### [Extrait fourni]
###
Préface
Le surréalisme et la pensée « iconique »
(p. 5-8)
Une page se tourne dans le monde de la recherche sur le surréalisme grâce au livre
d'Astrid Ruffa. Le « hasard objectif » a voulu que ce soit le fait d'une Tessinoise
travaillant à Lausanne : c'est qu'il fallait sans doute être aux périphéries de la communauté
interprétative française pour prendre en compte le fait que le mouvement
surréaliste n'a pas tout inventé à Paris, et qu'il n'est pas à considérer sous le seul angle
d'André Breton. Ce recentrement de la révolution de la civilisation occidentale des
années 1920, comprise désormais comme une ellipse à double foyer, est une performance
qui, en quelque sorte, reproduit à son propre niveau le travail de vivification
accompli par Dalí lui-même, en se permettant, venant des confins, d'apporter
une vision en décalage qui réenclenche un dynamisme intellectuel.
Loin des positions communes qui oscillent entre fascination et mépris pour le
« personnage » de Salvador Dalí vu comme un génie autoproclamé ou un faiseur,
Astrid Ruffa a focalisé son regard sur l'œuvre globale (plastique et littéraire) qu'elle
a abordée avec sérieux, armée des outils de l'histoire des idées, de la linguistique
et de la sémiotique ; c'est avec ces garde-fous qu'elle a pu prendre en charge
cette création polymorphe, difficile à appréhender du fait de la pluralité et de l'hybridité
de ses éléments, déroutante, mouvante, instable, non clairement délimitée ni thématiquement, ni sur le plan des genres, ni même au sens linguistique, et moins
encore sur le plan de l'identité intellectuelle ou de la frontière ontologique entre le
fictif et le réel.
L'apport fondamental de cette analyse est de faire apparaître, grâce à une
recherche historiquement et sémiotiquement fondée – un duo heuristique trop rarement
activé en sciences humaines –, la nature profonde de l'antagonisme Dalí / Breton,
que l'on a souvent compris en regard du seul alibi politique. Non seulement elle fait
apparaître l'ancrage de la pensée de Dalí dans un « Zeitgeist », sa dette à l'égard des
influences d'époque, son positionnement par rapport aux outils conceptuels qui ont
cours dans sa jeunesse, mais surtout, elle montre comment ceux-ci lui permettent
d'élaborer un imaginaire personnel évolutif mais cohérent, fondé sur « l'icône » (au sens
peircien), alors que celui de l'écrivain André Breton repose sur « l'indice ». Sur cet
horizon sémiotique, on saisit clairement le lien de rivalité entre les deux systèmes, et
l'apport de l'artiste catalan qui arrive à point nommé pour repenser la place, jusque-là
problématique, des arts visuels dans le mouvement surréaliste, et dont la présence
dans le groupe parisien implique l'exigence d'un repositionnement de chacun à l'égard
du programme de Breton.
###
### [Données d'entrée]
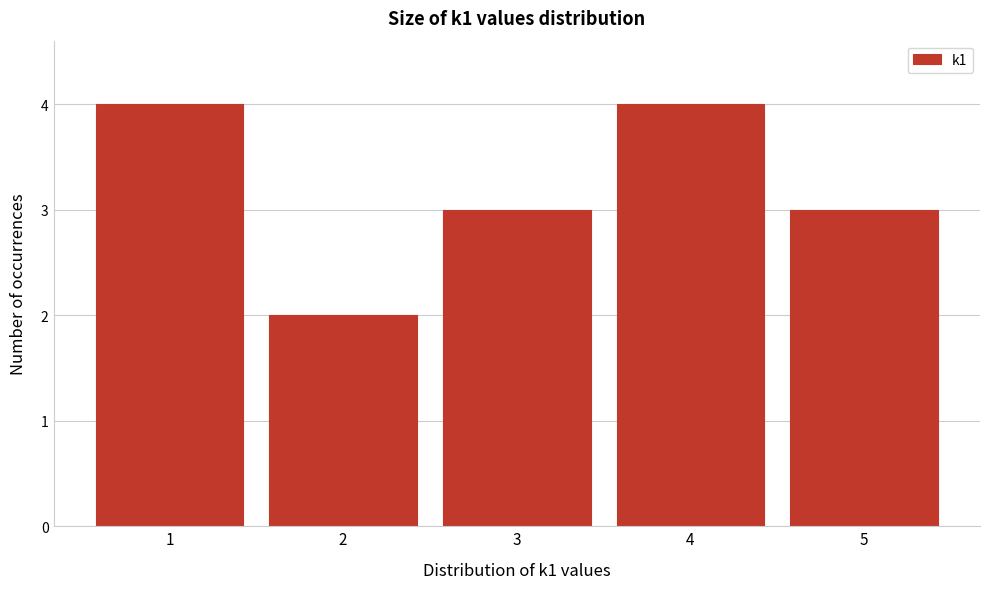

Reading left to right, what are all the values shown in this chart?

1=4	2=2	3=3	4=4	5=3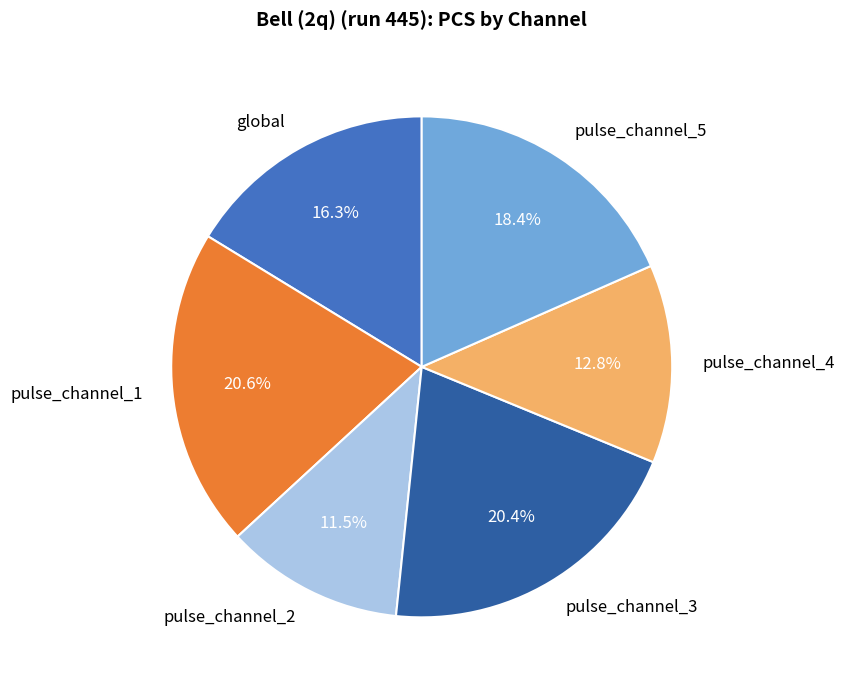

What is the ratio of the value at global to the value at pulse_channel_4?

1.3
###
### [Consigne]
Citez fidèlement le passage de la préface sur Dalí et le surréalisme qui commence aux mots « Loin des positions » et s'arrête après « et le réel. ».

### [Réponse à la consigne]
Loin des positions communes qui oscillent entre fascination et mépris pour le
« personnage » de Salvador Dalí vu comme un génie autoproclamé ou un faiseur,
Astrid Ruffa a focalisé son regard sur l'œuvre globale (plastique et littéraire) qu'elle
a abordée avec sérieux, armée des outils de l'histoire des idées, de la linguistique
et de la sémiotique ; c'est avec ces garde-fous qu'elle a pu prendre en charge
cette création polymorphe, difficile à appréhender du fait de la pluralité et de l'hybridité
de ses éléments, déroutante, mouvante, instable, non clairement délimitée ni thématiquement, ni sur le plan des genres, ni même au sens linguistique, et moins
encore sur le plan de l'identité intellectuelle ou de la frontière ontologique entre le
fictif et le réel.